Cortizo: Yeah, we’re in touch with them. It’s not only what we think, it’s about their support and their knowledge and how we can keep growing with them. They’re the owners of these games. We stay in touch with them and get feedback on how we can improve the experience we’re creating for their base of users, and at the same time keep up on what will be their next steps so we can be ready for that. The whole team has to be in the loop about the big upcoming changes in esports.
They make the games, and we’re enablers of their games, you could say. We’re also a new channel of revenue. But they need to take care of their IP, and we’re respectful of that at all times.
Where the Latin American esports market is going
GamesBeat: As far as the particular regions that feel strongest to you, are there places in Latin America that stand out in esports? Where is it established, and where is it just getting started?
Cortizo: The top five countries, first of them all is Brazil, just because the size of the market is huge compared to any other country in Latin America. Then comes Mexico in second place, and then you have Argentina, Colombia, and Venezuela. Venezuela, with everything political aside, is a huge market for gaming, and so is Chile.
It’s been a journey. The developers have to believe in the region, but they don’t have the budgets. Their representative offices, they don’t give the big budgets to these markets. But we’re seeing some changes. Riot setting up their offices in Mexico is a huge move. Other companies have partnerships with Riot to work with them there. That’s going to be really interesting. They’re one of the biggest developers in esports, and they have the power to make a big difference. Garena, the developers of Free Fire, those guys have a huge base in Latin America, of course.
GamesBeat: Do you think the particular games that are successful in esports will be any different in Latin America?
Cortizo: One of the things about the region is accessibility. That’s why mobile marketing in Latin America is going to be huge. There was a study from Newzoo showing that by 2032, mobile is going to be the main platform for esports games. By then, some areas will have better 4G connections and others will have 5G. 5G is going to be a game-changer not only for esports, but for everything we do. That aspect of accessibility–paying maybe $300 and being able to play mobile games online is completely different from actually building a PC. Game streaming is going to go mobile.
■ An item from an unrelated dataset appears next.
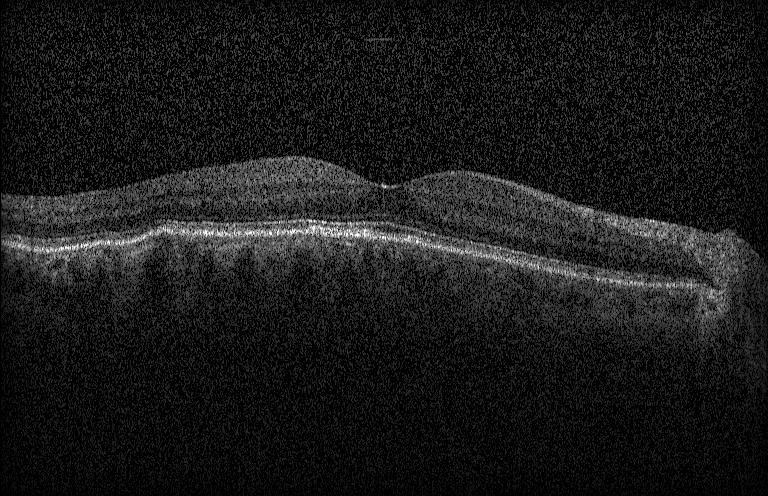
Spectral-domain optical coherence tomography · Heidelberg Spectralis · horizontal scan through the fovea · OCT B-scan
This B-scan demonstrates no choroidal neovascularization, diabetic macular edema, or drusen.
In this part of the spectrum right now, though–the next generation of consoles is coming up. The capabilities of that are going to be huge. League of Legends has been running consistently with 8 million daily users, but at the same time, the technology is going to be pushing them forward to release a better version, a newer version.
We’ll have the traditional esports we see right now, whether it’s PC or console or mobile, the hardware we know. But we’ll also see bigger shows, with technology around augmented reality. Instead of going into a stadium and watching people play a game, you’ll have something like a projection of a football field with the actual game that’s running in the moment. It’ll be a whole new type of entertainment. Then we’ll have virtual reality. You can take the hardware and put yourself into a game that someone in another part of the world is playing. Esports going to become something like cinema, something with a lot of creativity around it, around all three of these technologies.
Right now we’re looking at the first category, traditional video games played on traditional hardware, and people watch other people play those games. But the next 20 years are going to be really interesting in how this evolves. The line between technology and reality is going to fade away. It’s going to become less about the capabilities of technology and more about creativity. That’s what will keep this medium going.